Entity Resolution Workflow

End-to-end entity resolution across multiple data sources.

Entity resolution identifies which records across different data sources refer to the same real-world entity. This guide covers the full workflow: ingesting sources, profiling each one, matching across sources, configuring survivorship rules, and reviewing the merged output.

Overview

When your data lives in multiple systems — a CRM, a billing platform, a support tool — the same customer can appear in each with slightly different details. Entity resolution links those records together and produces a single golden record per entity.

1. Ingest Sources

Load each data source into the Golden Suite via the API. Each source gets its own namespace so you can trace every field back to its origin.
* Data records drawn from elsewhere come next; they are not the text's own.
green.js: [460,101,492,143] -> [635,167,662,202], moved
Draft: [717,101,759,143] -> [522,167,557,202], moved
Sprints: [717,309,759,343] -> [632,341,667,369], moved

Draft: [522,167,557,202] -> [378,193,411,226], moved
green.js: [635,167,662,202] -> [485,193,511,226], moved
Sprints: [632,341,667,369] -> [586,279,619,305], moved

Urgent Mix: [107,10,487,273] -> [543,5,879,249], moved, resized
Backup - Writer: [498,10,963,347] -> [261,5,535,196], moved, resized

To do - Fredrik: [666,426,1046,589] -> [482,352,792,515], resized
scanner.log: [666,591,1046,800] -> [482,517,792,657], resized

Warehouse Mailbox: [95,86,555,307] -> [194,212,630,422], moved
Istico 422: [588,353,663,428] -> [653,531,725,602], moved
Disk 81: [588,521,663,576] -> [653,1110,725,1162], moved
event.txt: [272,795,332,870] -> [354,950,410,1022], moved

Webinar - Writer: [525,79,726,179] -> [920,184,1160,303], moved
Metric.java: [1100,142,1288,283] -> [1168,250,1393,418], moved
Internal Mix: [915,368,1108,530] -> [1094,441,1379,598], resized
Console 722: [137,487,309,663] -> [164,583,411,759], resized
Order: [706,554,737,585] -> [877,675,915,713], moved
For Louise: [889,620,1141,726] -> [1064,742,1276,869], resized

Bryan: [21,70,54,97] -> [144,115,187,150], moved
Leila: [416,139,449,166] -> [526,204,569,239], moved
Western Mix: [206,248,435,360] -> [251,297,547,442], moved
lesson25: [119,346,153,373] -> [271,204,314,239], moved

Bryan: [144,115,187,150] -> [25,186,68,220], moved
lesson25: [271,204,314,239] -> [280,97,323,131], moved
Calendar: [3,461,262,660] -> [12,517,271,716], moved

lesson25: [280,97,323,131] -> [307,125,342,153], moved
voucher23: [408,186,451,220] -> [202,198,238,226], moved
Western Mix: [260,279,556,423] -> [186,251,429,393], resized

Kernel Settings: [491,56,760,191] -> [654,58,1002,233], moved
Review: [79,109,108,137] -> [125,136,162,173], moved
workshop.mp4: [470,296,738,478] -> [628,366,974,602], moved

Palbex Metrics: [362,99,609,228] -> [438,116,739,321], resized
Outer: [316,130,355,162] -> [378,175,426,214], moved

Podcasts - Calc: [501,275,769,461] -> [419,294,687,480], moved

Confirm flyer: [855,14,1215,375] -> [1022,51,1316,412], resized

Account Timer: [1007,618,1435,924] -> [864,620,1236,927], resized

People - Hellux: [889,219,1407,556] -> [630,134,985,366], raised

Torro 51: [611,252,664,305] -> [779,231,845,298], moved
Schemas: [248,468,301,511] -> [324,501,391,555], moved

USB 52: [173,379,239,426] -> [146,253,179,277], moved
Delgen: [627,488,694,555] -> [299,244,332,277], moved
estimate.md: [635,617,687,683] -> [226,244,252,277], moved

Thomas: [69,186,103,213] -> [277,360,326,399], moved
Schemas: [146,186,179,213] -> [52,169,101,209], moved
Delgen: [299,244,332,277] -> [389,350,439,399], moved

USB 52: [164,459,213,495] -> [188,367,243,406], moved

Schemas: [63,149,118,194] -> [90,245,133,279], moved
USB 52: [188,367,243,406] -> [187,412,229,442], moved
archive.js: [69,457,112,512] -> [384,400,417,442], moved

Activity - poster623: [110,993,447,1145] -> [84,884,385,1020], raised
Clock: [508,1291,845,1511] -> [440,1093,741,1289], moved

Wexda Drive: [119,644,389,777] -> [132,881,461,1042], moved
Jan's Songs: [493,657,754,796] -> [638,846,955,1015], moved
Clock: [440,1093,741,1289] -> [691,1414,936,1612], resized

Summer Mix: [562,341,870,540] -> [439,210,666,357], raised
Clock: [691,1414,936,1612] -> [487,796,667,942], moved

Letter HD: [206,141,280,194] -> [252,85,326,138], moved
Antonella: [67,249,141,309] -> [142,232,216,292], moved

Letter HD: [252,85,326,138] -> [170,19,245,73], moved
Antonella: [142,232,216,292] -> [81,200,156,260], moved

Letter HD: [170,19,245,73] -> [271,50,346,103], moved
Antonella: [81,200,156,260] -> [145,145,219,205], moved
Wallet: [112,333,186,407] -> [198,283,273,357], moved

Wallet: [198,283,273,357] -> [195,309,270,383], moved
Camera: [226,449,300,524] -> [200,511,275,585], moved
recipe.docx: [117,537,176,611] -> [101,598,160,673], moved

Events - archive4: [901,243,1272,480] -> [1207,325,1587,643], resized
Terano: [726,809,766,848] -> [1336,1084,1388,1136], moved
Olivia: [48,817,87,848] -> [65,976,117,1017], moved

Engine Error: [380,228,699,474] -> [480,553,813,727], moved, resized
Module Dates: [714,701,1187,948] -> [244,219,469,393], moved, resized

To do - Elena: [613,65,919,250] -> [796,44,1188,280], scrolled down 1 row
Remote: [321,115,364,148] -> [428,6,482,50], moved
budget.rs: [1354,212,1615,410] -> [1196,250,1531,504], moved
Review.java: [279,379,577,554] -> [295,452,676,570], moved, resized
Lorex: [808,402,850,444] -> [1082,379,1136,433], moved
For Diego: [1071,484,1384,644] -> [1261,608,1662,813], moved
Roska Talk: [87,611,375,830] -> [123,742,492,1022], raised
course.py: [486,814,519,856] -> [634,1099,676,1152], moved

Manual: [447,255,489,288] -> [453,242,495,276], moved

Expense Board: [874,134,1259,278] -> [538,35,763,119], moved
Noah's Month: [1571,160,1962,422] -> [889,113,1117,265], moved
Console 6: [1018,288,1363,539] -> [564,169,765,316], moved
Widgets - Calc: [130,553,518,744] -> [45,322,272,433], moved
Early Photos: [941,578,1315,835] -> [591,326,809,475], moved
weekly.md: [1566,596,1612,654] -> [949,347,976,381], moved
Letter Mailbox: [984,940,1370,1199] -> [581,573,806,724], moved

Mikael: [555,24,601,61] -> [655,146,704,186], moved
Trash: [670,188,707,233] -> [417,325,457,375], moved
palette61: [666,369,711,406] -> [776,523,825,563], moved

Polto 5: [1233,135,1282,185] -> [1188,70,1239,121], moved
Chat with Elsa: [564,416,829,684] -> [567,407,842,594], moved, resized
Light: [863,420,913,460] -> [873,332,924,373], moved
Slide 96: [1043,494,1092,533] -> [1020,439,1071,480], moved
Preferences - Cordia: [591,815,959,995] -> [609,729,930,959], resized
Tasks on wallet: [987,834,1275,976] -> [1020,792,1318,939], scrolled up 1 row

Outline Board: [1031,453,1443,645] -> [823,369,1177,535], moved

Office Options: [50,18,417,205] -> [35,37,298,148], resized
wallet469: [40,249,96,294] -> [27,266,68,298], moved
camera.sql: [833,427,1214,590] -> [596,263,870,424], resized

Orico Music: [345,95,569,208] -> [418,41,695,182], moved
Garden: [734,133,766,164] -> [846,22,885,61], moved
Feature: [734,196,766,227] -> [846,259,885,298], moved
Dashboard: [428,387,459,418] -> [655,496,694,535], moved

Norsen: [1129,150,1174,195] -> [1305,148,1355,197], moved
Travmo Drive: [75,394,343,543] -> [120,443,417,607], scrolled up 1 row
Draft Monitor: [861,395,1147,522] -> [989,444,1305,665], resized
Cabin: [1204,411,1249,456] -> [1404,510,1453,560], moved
curl -X POST https://api.goldensuite.dev/v1/sources \
  -H "Authorization: Bearer $GOLDEN_API_KEY" \
  -H "Content-Type: multipart/form-data" \
  -F "file=@crm_export.csv" \
  -F "name=crm" \
  -F "namespace=source_crm"
curl -X POST https://api.goldensuite.dev/v1/sources \
  -H "Authorization: Bearer $GOLDEN_API_KEY" \
  -H "Content-Type: multipart/form-data" \
  -F "file=@billing_export.csv" \
  -F "name=billing" \
  -F "namespace=source_billing"
curl -X POST https://api.goldensuite.dev/v1/sources \
  -H "Authorization: Bearer $GOLDEN_API_KEY" \
  -H "Content-Type: multipart/form-data" \
  -F "file=@support_export.csv" \
  -F "name=support" \
  -F "namespace=source_support"

2. Profile Each Source

Run GoldenCheck against each source to understand data quality, field coverage, and format differences before attempting to match.

curl -X POST https://api.goldensuite.dev/v1/profile \
  -H "Authorization: Bearer $GOLDEN_API_KEY" \
  -H "Content-Type: application/json" \
  -d '{"source": "crm"}'

Compare the profiles side by side. Pay attention to:

  • Which fields are shared across sources
  • Format differences (e.g., phone number styles, date formats)
  • Null rates per field — low-coverage fields are less useful for matching

3. Cross-Source Matching

Run GoldenMatch in cross-source mode. This compares records between sources rather than within a single source.

curl -X POST https://api.goldensuite.dev/v1/match \
  -H "Authorization: Bearer $GOLDEN_API_KEY" \
  -H "Content-Type: application/json" \
  -d '{
    "sources": ["crm", "billing", "support"],
    "mode": "cross_source",
    "threshold": 0.80,
    "fields": ["name", "email", "phone", "address"]
  }'

Note: Cross-source resolution typically requires lower thresholds than single-source dedup because formatting differences between systems introduce more variation. A threshold of 0.75-0.85 is a good starting range.

4. Configure Survivorship

Survivorship rules determine which source's value wins for each field in the final golden record. Define a strategy per field based on your trust in each source.

FieldStrategyRationale
nameMost completePick the version with the fewest nulls and most detail
emailMost recentEmail addresses change — prefer the latest known value
phoneMost recentSame reasoning as email
addressSource priority: billing > crm > supportBilling addresses are verified for payment
created_atEarliestThe true creation date is the first time any system saw this entity
lifetime_valueAggregation (sum)Combine spend across all sources
curl -X POST https://api.goldensuite.dev/v1/survivorship \
  -H "Authorization: Bearer $GOLDEN_API_KEY" \
  -H "Content-Type: application/json" \
  -d '{
    "match_job_id": "job_abc123",
    "rules": {
      "name": {"strategy": "most_complete"},
      "email": {"strategy": "most_recent"},
      "phone": {"strategy": "most_recent"},
      "address": {"strategy": "source_priority", "order": ["billing", "crm", "support"]},
      "created_at": {"strategy": "earliest"},
      "lifetime_value": {"strategy": "aggregate", "function": "sum"}
    }
  }'

5. Review and Merge

Inspect the proposed golden records. Each one shows which source records contributed and which field values were selected by the survivorship rules.

curl https://api.goldensuite.dev/v1/golden-records?job_id=job_abc123 \
  -H "Authorization: Bearer $GOLDEN_API_KEY"

Review edge cases — entities with low match scores or conflicting field values — before finalizing the merge. Once satisfied, approve the batch to produce your final golden record set.